▶ _Directives_:
[A] Using the article about London's traffic control, answer each question below on its own line:
(i) How many monitors fill the room at the London Traffic Control Centre?
(ii) What is the title of the paper Cabe will publish next week?
(iii) Where in London will a shared space project be trialled this year?
[B] Pick up the article about London's traffic control and shared space streets where it stops, and write its next few paragraphs.

Tenten is sitting on a black leather chair that Blofeld would approve of, deep in the bowels of an unremarkable old building in Victoria in London. The windowless room hums with the sound of more than 60 monitors and a TV wall showing a map of the capital. Staring in silence at their screens, 20 men and women have one of the toughest jobs in Britain: they run the London Traffic Control Centre (LTCC), which keeps the city ticking and its increasingly clogged arteries flowing.

It's rush hour on Thursday afternoon. Watching the small drama of jack and wrench unfold from the serenity of this room, it's clear that Tenten is right: the infamous six-lane gyratory system at Hyde Park Corner – scourge of learner drivers and cyclists alike – is one of the worst places in the city to break down. And if there's one thing Tenten, a manager at LTCC, hates, it's breakdowns. And roadworks. And people parked on red routes, crashes, errant lorry-drivers and all the other things that conspire to congest the streets.

Traditionally, the cure for these ills is to install more traffic lights, road markings and signs. But people are now asking whether this makes things worse in a city that only gets slower. Next week, the Commission for Architecture and the Built Environment (Cabe), the Government's urban planning advisers, will publish a paper, Civilised Streets, which poses the question: is there another way?

The document will look at "shared space", a radical approach to urban design that is sweeping parts of Europe. In a handful of Dutch and Scandinavian towns, traffic lights have been ripped out and kerbs flattened to show that cars and pedestrians can co-exist without signals – and without killing each other. In one Swedish town, a shared space initiative led to a significant reduction in accidents and congestion as drivers took more care and slowed down. A similar project will be trialled this year in Exhibition Road in west London, home to the Natural History and Science museums.

▶ _Stored records_:
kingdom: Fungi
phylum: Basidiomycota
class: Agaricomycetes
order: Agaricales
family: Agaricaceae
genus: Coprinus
==
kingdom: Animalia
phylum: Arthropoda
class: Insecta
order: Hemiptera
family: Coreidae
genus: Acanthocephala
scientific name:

▶ _Exercise results_:
[A]
(i) More than 60
(ii) Civilised Streets
(iii) Exhibition Road in west London

[B]
Could this be the beginning of the end of the traffic light? Tony Earl, another LTCC manager, is sceptical: "London is not a small town in Sweden. Without traffic lights, the network would collapse and the city would grind to a halt. Simple as that." But, even with the lights, driving in London at rush hour these days is horrendous. The much-quoted average speed is 9mph; a horse could do that without breaking sweat.

Earl says public perception of gridlock in the capital is a big challenge for the LTCC. "Traffic has become a huge political issue," he says. "Ten years ago, people accepted traffic jams, which weren't as bad anyway." What's made them so bad since? Bendy buses? "They carry more people, so their overall impact is to reduce traffic. They're just another vehicle we have to get through London." Cyclists? "There are thousands more of them on the roads, but we can deal with those." Just too many cars? "Well, we're certainly at capacity. We haven't got room for any more roads; that's it."

Sometimes, you can't help thinking that capacity has already been exceeded. If everything's running perfectly, the streets flow, but the smallest incident can trigger a crisis. Flat-tyre man, who's come to a halt on Grosvenor Place beside the Queen's garden at Buckingham Palace, is still floundering. In minutes, the traffic backs up. If he doesn't get a move on, he could single-handedly bring gridlock to Hyde Park Corner and its six major tributaries.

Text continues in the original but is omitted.